Launch services contracts worth $130 million for USSF-52, under its original, pre-Space Force guise as Air Force Space Command (AFSPC)-52, were awarded to SpaceX by the Air Force in June 2018. This was bilaterally modified by $19.2 million in August 2021, raising the total face-value contract to $149.2 million, as launch moved from an initial placeholder in fall 2020 to April 2022, a date which itself rapidly moved further to the right.

The Falcon Heavy mission has been delayed repeatedly in the first half of December, due to both unfavorable weather conditions and ground-side technical issues. Photo Credit: Jeff Seibert/AmericaSpace

Last month, the Space Force announced the USSF-52 would use the second of two X-37B mini-shuttles. This particular vehicle has already flown three times—a 15-month mission between March 2011 and June 2012 and a pair of two-year stays in orbit between May 2015 and May 2017 and more recently between September 2017 and October 2019—and logged more than 1,966 cumulative days off the planet. It became the first X-37B to land on KSC’s former Shuttle Landing Facility (SLF) in May 2017 and was the first in the fleet to ride a Falcon 9 to orbit in September 2017.

In addition to activities which remain highly classified, this vehicle tested Aerojet Rocketdyne’s XR-5A Hall-effect thruster in furtherance of the Advanced Extremely High Frequency (AEHF) satellite constellation. It has also supported the Advanced Structurally Embedded Thermal Spreader-II (ASETS-II), which measured the performance of an oscillating heat pipe, and served as a testbed for a range of NASA experiments focused on the performance of materials in space.

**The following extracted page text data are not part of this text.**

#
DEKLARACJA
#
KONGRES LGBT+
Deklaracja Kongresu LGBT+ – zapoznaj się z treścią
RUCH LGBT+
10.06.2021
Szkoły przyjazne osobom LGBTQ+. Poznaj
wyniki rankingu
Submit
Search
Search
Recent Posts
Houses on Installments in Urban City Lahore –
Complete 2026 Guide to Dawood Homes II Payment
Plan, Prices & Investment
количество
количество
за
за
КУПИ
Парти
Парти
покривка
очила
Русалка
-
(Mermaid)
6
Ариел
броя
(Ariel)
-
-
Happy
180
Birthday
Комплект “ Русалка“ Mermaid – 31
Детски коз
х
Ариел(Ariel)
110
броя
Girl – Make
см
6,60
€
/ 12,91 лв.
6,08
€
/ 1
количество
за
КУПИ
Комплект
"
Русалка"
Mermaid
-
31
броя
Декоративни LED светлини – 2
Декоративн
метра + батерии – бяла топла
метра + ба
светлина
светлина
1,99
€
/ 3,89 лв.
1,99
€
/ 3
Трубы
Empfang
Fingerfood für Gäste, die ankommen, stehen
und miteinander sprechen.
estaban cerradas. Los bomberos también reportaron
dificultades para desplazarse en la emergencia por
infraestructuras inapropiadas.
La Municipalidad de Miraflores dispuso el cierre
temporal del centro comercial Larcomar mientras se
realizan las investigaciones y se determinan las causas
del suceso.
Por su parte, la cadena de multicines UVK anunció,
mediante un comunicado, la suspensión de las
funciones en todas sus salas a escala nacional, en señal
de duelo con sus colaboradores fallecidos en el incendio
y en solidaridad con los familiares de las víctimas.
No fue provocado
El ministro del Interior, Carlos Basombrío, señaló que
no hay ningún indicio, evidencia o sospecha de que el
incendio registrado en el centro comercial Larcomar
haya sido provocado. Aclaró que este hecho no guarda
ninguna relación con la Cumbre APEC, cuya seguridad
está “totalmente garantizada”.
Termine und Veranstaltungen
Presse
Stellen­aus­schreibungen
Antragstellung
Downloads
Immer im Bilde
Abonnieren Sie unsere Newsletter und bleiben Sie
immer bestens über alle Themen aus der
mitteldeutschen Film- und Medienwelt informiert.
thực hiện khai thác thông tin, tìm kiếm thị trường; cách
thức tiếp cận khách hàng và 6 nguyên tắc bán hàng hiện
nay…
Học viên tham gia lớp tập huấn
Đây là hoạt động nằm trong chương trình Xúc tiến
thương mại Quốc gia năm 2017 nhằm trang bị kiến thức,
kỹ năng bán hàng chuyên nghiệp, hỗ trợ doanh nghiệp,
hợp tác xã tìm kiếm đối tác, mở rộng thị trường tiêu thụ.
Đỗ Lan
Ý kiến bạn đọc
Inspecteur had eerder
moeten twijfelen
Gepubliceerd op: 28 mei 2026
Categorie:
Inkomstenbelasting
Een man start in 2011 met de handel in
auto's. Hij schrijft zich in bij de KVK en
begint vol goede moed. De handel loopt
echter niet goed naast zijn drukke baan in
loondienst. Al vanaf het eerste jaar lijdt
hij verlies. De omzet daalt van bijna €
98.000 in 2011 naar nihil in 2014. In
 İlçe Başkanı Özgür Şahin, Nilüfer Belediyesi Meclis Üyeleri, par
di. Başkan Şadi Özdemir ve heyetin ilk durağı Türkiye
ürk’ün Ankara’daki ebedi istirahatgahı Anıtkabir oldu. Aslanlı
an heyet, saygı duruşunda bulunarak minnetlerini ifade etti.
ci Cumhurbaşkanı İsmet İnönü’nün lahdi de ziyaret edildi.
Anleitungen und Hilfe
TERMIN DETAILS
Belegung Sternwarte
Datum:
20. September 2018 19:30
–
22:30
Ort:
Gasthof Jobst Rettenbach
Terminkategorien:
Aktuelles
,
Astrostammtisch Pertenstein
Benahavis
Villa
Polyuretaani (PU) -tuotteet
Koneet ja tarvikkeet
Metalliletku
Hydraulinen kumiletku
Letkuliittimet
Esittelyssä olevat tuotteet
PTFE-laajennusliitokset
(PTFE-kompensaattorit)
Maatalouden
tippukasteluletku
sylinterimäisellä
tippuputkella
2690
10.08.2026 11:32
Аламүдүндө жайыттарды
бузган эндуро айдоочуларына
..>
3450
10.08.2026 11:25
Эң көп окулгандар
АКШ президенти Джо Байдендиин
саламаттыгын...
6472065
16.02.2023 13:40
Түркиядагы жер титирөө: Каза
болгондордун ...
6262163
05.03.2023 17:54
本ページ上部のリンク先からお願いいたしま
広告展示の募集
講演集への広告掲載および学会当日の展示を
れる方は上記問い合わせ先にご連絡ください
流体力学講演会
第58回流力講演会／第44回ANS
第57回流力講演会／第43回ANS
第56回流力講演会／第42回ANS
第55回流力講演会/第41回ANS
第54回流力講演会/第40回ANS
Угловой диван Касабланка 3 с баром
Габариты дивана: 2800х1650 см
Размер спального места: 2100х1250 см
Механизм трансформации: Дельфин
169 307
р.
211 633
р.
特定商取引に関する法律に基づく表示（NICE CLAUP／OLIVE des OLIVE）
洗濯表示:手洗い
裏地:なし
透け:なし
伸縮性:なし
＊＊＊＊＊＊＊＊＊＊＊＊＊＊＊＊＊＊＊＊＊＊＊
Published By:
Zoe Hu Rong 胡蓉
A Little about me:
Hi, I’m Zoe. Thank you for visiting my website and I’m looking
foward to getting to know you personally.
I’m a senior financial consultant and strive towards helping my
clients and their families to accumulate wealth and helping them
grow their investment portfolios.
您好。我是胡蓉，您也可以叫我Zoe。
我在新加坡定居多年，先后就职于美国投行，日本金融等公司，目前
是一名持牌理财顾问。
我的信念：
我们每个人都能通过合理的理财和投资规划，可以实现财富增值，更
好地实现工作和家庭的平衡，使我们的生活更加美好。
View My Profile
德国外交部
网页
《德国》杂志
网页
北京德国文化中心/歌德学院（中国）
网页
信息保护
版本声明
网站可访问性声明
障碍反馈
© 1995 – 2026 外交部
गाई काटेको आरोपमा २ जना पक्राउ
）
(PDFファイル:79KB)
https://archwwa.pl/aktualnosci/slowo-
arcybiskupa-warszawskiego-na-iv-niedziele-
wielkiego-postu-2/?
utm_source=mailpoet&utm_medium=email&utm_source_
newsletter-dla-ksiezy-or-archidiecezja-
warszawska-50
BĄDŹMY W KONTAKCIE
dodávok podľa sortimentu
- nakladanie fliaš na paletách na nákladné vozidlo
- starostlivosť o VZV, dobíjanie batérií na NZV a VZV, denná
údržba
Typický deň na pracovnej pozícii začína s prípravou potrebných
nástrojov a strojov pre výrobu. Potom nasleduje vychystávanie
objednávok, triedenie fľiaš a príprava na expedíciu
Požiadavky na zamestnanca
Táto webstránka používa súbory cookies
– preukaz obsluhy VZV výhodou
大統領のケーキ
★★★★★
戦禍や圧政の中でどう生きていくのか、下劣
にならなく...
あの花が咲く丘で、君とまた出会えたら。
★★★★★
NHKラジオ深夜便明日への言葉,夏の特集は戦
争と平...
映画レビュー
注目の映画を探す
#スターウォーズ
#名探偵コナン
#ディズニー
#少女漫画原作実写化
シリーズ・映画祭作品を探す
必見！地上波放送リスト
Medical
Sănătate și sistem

USSF-52 livery adorns the Falcon Heavy’s payload shroud. Photo Credit: Jeff Seibert/AmericaSpace

Left unannounced is SpaceX’s manifest for the rest of December, which has so far seen four launches—two from Florida, two from California—in the month’s opening week, before a launchless “drought” of several days, in response to a combination of ground-side technical issues pertaining to USSF-52 and an unfavorable weather picture for launch and recovery operations in the Atlantic Ocean. The single-stick B1083 core, which is being readied for its third trek to space with its own payload of 23 Starlinks, is still listed as TBD.

Although it seems unlikely, judging from SpaceX’s impressive cadence so far in 2023, that a three-week gap from the most recent launch on 8 December until the 28th will expire between missions, this year already has surpassed many expectations, with 87 Falcon 9s, four Falcon Heavies and the first pair of fully integrated Starship test flights. Ninety-one orbital launches greatly exceeds SpaceX’s previous personal best of 61 flights set at the end of last year, with over 2.5 million pounds (1.1 million kilograms) of announced payload mass emplaced into orbit.